卒業”と言えば聞こえはいいが、実際は成績の悪い出来損ないを排除することが目的だ。
物心がついた頃にはこの施設にいた。
たくさんの友人が卒業していった、卒業した人間との連絡は固く禁じられていて、僕らには彼らが生きているのかすらわからなかった。
今やこの施設にのこっているのは僕を含め21人だ。
特別、成績が良かったわけでもなかったけどどこか他人事のような気がしていた。
しかし、現実は違ったみたいで、今日こうして訪れた。
「おい、なんかあったのか?」
隣の部屋のショウが僕が呼び出されたのを聞いて駆けつけてきた。
「いや、なんでもないよ。最近成績が低いからがんばれよってさ」
「なんだ、俺はてっきりお前が卒業でもすんのかと思ってよ、気が気じゃなかったぜ」
「当分は大丈夫だよ、心配性だな」
「そうだよー、ショウ君は心配しすぎだよー」
どこかで話を聞きつけたのかマリーが小走でやってきた
「お前もわざわざ走ってきて、心配してんじゃねーかよ」
「そんなことないよー、ゆー君ほんとに大丈夫なの」
「ああ、大丈夫だから、安心して」
「よかったー、心配したよー」
「やっぱり、してるじゃねーか」
二人のくだらない言い争いがはじまるいつもの光景。こんな毎日がいつまでも続くと僕は本気で思っていた。

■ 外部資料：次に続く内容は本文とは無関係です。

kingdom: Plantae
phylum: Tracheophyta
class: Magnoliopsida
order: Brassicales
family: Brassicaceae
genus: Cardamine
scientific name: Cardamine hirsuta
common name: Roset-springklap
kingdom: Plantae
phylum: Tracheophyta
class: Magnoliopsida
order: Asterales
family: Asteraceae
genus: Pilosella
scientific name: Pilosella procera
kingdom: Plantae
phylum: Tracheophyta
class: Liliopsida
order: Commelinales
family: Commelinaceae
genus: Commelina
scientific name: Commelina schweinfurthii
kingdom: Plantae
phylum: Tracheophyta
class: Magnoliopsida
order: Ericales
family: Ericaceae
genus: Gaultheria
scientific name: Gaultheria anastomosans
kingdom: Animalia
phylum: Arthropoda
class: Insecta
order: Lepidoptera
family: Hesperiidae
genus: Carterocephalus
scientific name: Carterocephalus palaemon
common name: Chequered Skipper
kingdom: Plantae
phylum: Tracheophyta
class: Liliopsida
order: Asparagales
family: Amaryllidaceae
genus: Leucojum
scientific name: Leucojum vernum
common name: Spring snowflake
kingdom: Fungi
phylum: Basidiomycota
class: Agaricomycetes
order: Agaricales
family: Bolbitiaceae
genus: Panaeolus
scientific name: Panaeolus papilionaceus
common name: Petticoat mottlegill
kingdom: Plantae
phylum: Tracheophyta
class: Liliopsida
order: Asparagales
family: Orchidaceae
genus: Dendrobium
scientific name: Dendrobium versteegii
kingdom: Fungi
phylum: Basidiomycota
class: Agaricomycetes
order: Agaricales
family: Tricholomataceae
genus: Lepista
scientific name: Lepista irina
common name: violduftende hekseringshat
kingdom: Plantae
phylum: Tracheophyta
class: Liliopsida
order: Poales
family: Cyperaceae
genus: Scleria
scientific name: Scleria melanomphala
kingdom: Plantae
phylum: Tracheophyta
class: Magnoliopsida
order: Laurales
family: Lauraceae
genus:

だからこそ、彼らが同じ考えだと思うと、僕にはほんとのことを言うことができなかった。
そのままいつも通りに一日は過ぎていく。
最後の日だからといってなにか特別な何かがあるわけでもなく過ごす一日。
明日から僕はどこで生きていくのか、どんなことをしていくのか、そんな不安の念をみんなに悟られないように。